**Instructions for the task:**
Starting at the line that contains "hoofdrollen Michaela May, Jan Fedder en", write out every line to the end of the records below exactly, and leave out the pictures.

**Material provided:**
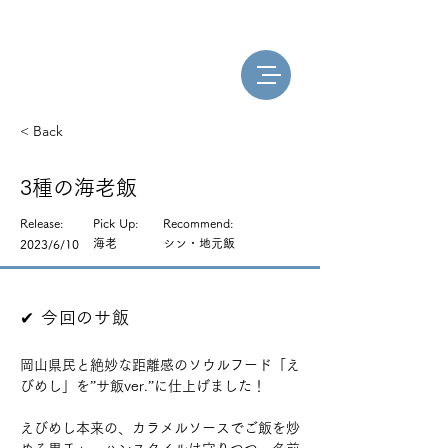
< Back
3種の海老飯
Release:
Pick Up:
Recommend:
海老
シン・地元飯
2023/6/10
​✔︎ 今回のサ飯
岡山県民と絶妙な距離感のソウルフード「え
びめし」を”サ飯ver.”に仕上げました！
えびめし本来の、カラメルソースでご飯を炒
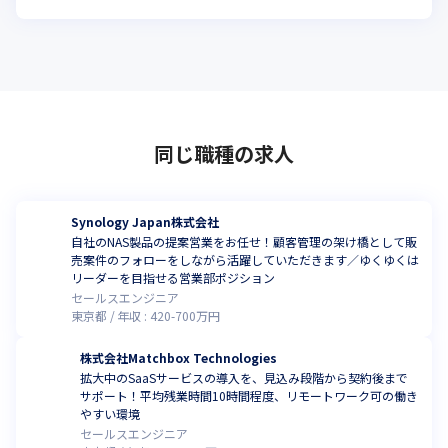
同じ職種の求人
Synology Japan株式会社
自社のNAS製品の提案営業をお任せ！顧客管理の架け橋として販
売案件のフォローをしながら活躍していただきます／ゆくゆくは
リーダーを目指せる営業部ポジション
セールスエンジニア
東京都
年収 :
420
-
700
万円
株式会社Matchbox Technologies
拡大中のSaaSサービスの導入を、見込み段階から契約後まで
サポート！平均残業時間10時間程度、リモートワーク可の働き
やすい環境
セールスエンジニア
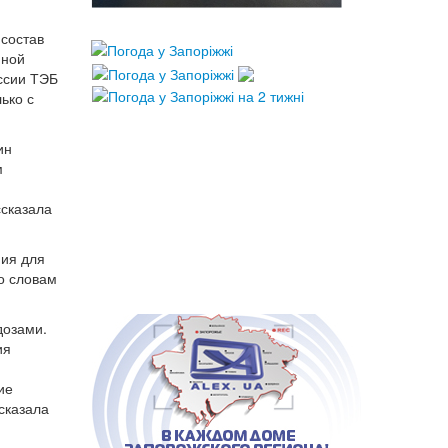
 состав
нной
ссии ТЭБ
ько с
ин
м
ссказала
ния для
По словам
дозами.
ия
ие
сказала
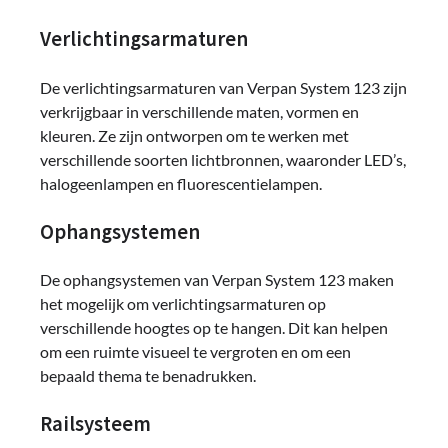
Verlichtingsarmaturen
De verlichtingsarmaturen van Verpan System 123 zijn
verkrijgbaar in verschillende maten, vormen en
kleuren. Ze zijn ontworpen om te werken met
verschillende soorten lichtbronnen, waaronder LED’s,
halogeenlampen en fluorescentielampen.
Ophangsystemen
De ophangsystemen van Verpan System 123 maken
het mogelijk om verlichtingsarmaturen op
verschillende hoogtes op te hangen. Dit kan helpen
om een ruimte visueel te vergroten en om een
bepaald thema te benadrukken.
Railsysteem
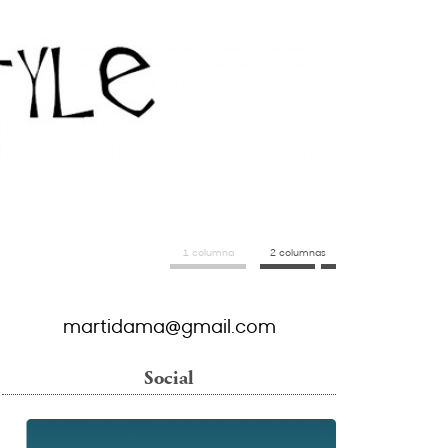
1 columna
2 columnas
martidama@gmail.com
Social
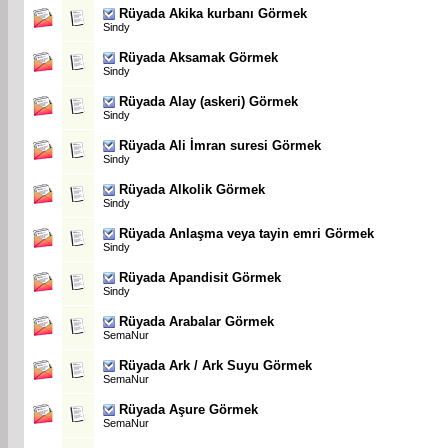
Rüyada Akika kurbanı Görmek
Sindy
Rüyada Aksamak Görmek
Sindy
Rüyada Alay (askeri) Görmek
Sindy
Rüyada Ali İmran suresi Görmek
Sindy
Rüyada Alkolik Görmek
Sindy
Rüyada Anlaşma veya tayin emri Görmek
Sindy
Rüyada Apandisit Görmek
Sindy
Rüyada Arabalar Görmek
SemaNur
Rüyada Ark / Ark Suyu Görmek
SemaNur
Rüyada Aşure Görmek
SemaNur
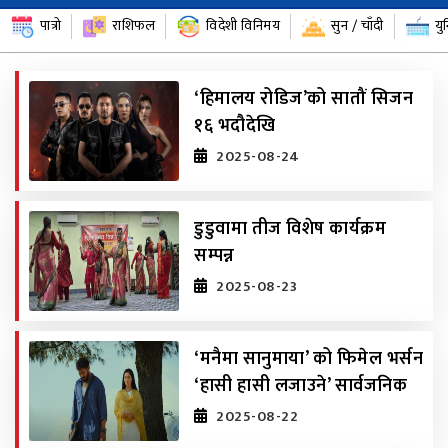
पात्रो
राशिफल
विदेशी विनिमय
सुन / चाँदी
यु
‘हिमालय रोडिज’को सातौं सिजन
१६ भदौदेखि
2025-08-24
डुडुवामा तीज विशेष कार्यक्रम
सम्पन्न
2025-08-23
‘मनैमा सानुमाया’ को फिमेल भर्सन
‘हासी हासी लजाउने’ सार्वजनिक
2025-08-22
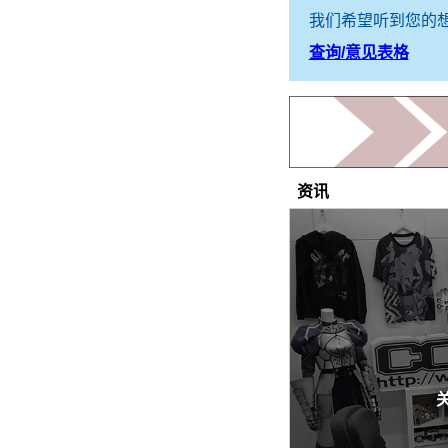
我们希望听到您的
查询/意见表格
资讯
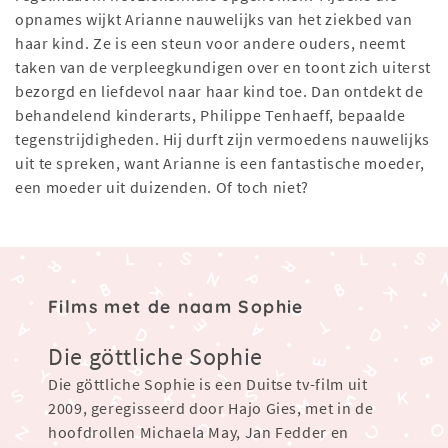
opnames wijkt Arianne nauwelijks van het ziekbed van
haar kind. Ze is een steun voor andere ouders, neemt
taken van de verpleegkundigen over en toont zich uiterst
bezorgd en liefdevol naar haar kind toe. Dan ontdekt de
behandelend kinderarts, Philippe Tenhaeff, bepaalde
tegenstrijdigheden. Hij durft zijn vermoedens nauwelijks
uit te spreken, want Arianne is een fantastische moeder,
een moeder uit duizenden. Of toch niet?
Films met de naam Sophie
Die göttliche Sophie
Die göttliche Sophie is een Duitse tv-film uit
2009, geregisseerd door Hajo Gies, met in de
hoofdrollen Michaela May, Jan Fedder en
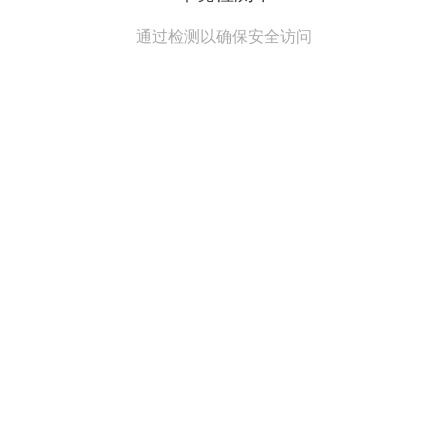
通过检测以确保安全访问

**Answer section:**
hoofdrollen Michaela May, Jan Fedder en
通过检测以确保安全访问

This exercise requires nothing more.